На самом деле Инеж не может этого не признавать: путаница — их хлеб, их надежда и их спасение. Пока никто не знает, что истина, а что ложь, вороны могут спокойно летать над этим городом, скрытые плотным туманом ложных слухов. Людская молва непредсказуема, но её могущество невозможно оспорить. Каз всегда прятался за слухами, бережно взращивал их, создавал и отпускал на волю, позволяя расцветать и множиться, превращаясь всё в новые и новые истории. На фоне них всё их путешествие во Фьерду кажется ещё одной байкой, а темные делишки Каза — и вовсе несущественной мелочью.
А чем острее Каз чувствует уязвимость того, что ему дорого и желанно, тем усерднее он будет это прятать в беспросветной пелене талантливой лжи. Поэтому он отправляет Инеж в компании Уайлена и ненавязчиво подкидывает нужным людям нужные ассоциации, чтобы они уверились в правильности собственных подозрений. Уверились, но не были уверены до конца.
Ни одного прямого подтверждения, ни одного кивка или отрицательного качания головой — вот он принцип Каза Бреккера. Все слухи правдивы, каждый из них имеет право на жизнь. Нет дыма без огня. Вот только мало кто знает, как устроены дымовые шашки.
Мало кто поверит в состоятельную и могущественную женщину-капитана, которая делает, что хочет, где-то в морях. Но если она имеет особые связи на берегу, то все вопросы снимаются автоматически, как в отлаженном механизме. Все понимают, как это работает. Никто из моряков не рискнет проверять лишний раз свою лихость, если за спиной сулийской девчонки с клинками маячит неясная мужская фигура кого-то из сильных мира сего.
Помнится, когда-то его величество король Ракки Ланцов почти готов был сделать эту фигуру явной и конкретной. Едва ли он понимал все тонкости этой игры, как неслышно скользить среди теней чужих фантазий, но Инеж до сих пор хранит в особом уголке души несколько образов, которым не суждено было сбыться. Не в этой жизни. И не в следующей. Но всё же это стало частью исцеления.

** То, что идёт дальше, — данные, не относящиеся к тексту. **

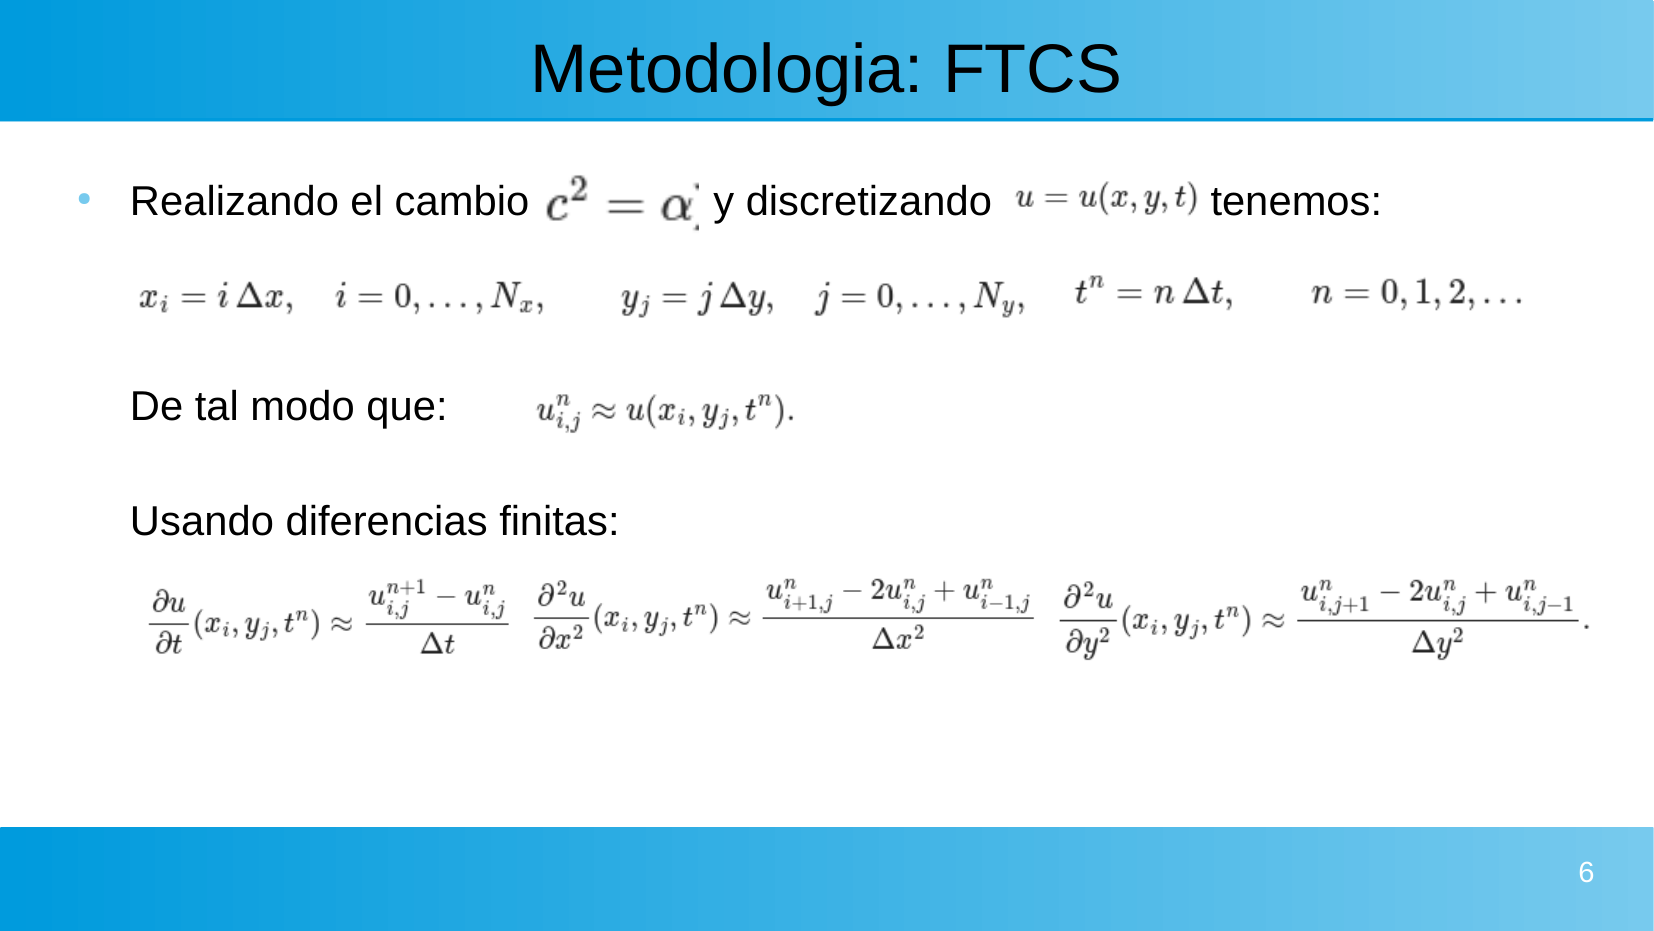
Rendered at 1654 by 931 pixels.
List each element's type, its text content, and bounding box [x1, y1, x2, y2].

title Metodologia: FTCS [59, 29, 1595, 108]
picture [450, 374, 890, 449]
picture [112, 169, 1038, 338]
picture [1060, 257, 1538, 338]
picture [1012, 177, 1202, 229]
list Realizando el cambio y discretizando tenemos: De tal modo que: Usando diferencias finitas: [59, 177, 1595, 768]
picture [142, 552, 1595, 681]
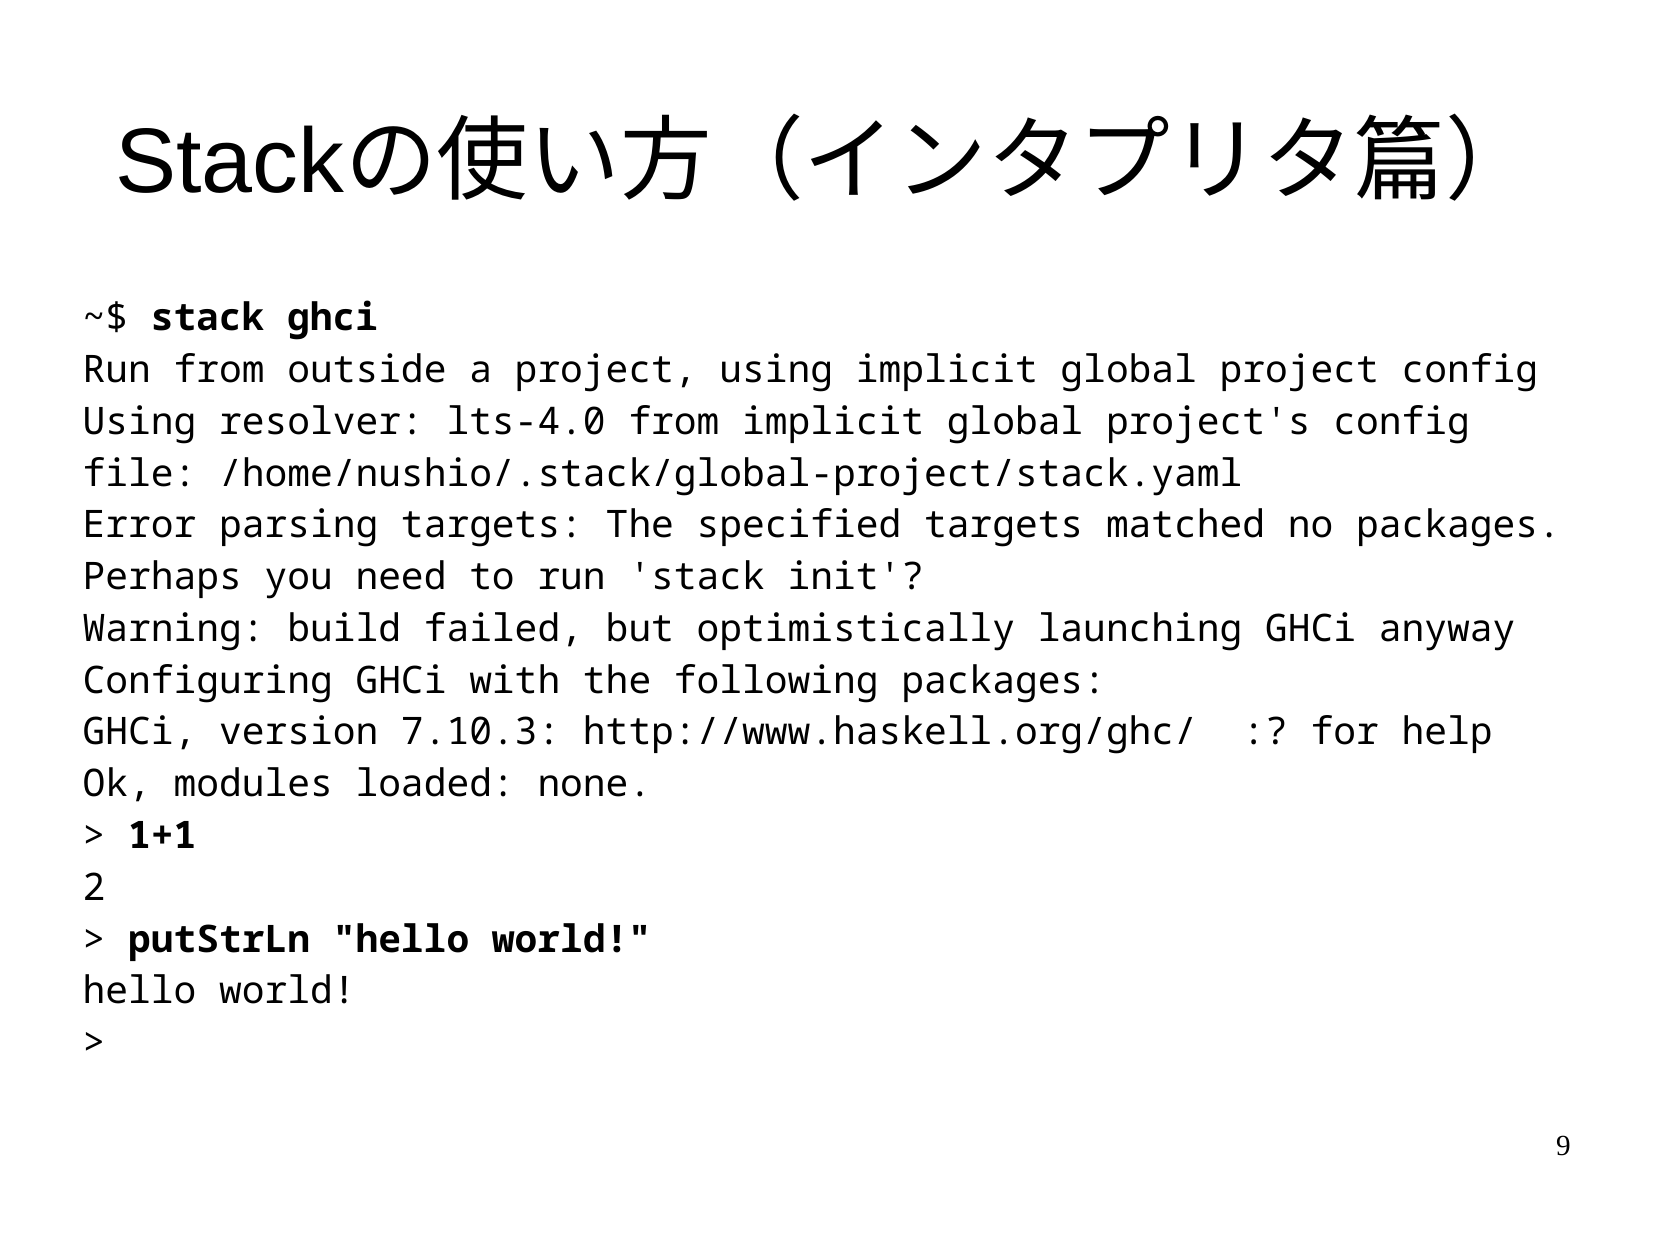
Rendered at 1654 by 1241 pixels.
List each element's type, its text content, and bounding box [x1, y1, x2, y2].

title Stackの使い方（インタプリタ篇） [82, 49, 1571, 257]
list ~$ stack ghci Run from outside a project, using implicit global project config Using resolver: lts-4.0 from implicit global project's config file: /home/nushio/.stack/global-project/stack.yaml Error parsing targets: The specified targets matched no packages. Perhaps you need to run 'stack init'? Warning: build failed, but optimistically launching GHCi anyway Configuring GHCi with the following packages: GHCi, version 7.10.3: http://www.haskell.org/ghc/ :? for help Ok, modules loaded: none. > 1+1 2 > putStrLn "hello world!" hello world! > [82, 290, 1571, 1158]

Ей хотелось знать, что она может быть чего-то достойна, что её не купят в очередной раз, но протянут руку как равной. Ей стоило большого труда и времени поверить, что Каз не купил её, просто повысив ценник до целого корабля. Возможно, именно поэтому она не возвращалась так долго.
И когда она все же приплывала в Каттердам, то продолжала подсознательно ожидать упрека и намека на расплату, которых так странно и естественно было бы ожидать от такого человека, каким являлся миру Каз.
Однако ситуация приобрела неожиданный оборот, когда она обнаружила в себе столь жгучее желание впечатлить его. Вновь стать красивой, просто чтобы увидеть, как он теряет дар речи. Чтобы вернулась на миг та безмятежная девочка из юности, которая хотела надеть однажды мамин блестящий наряд, которая по-детски наивно хотела пленять сердца и блистать — ради чистого восхищения, а не ради денег, интриг и прочих радостей взрослой жизни.
— Господин Ван Эк, — слышит она голос миссис Геттенсберг у себя за спиной и невольно вздрагивает. — Как находите госпожу?
Уайлен медленно подходит к ним, Инеж видит, как отражаются рыжие кудри в прозрачной глубине зеркала. В глазах Уайлена восхищения нет.
Но было вчера, когда он наблюдал рассеянно, как скачет и кружится по комнате неугомонная Малена. Эта мысль отчего-то беспокоит. Как и цветок, который был у девочки в руках… Она поставила его в вазу у изголовья.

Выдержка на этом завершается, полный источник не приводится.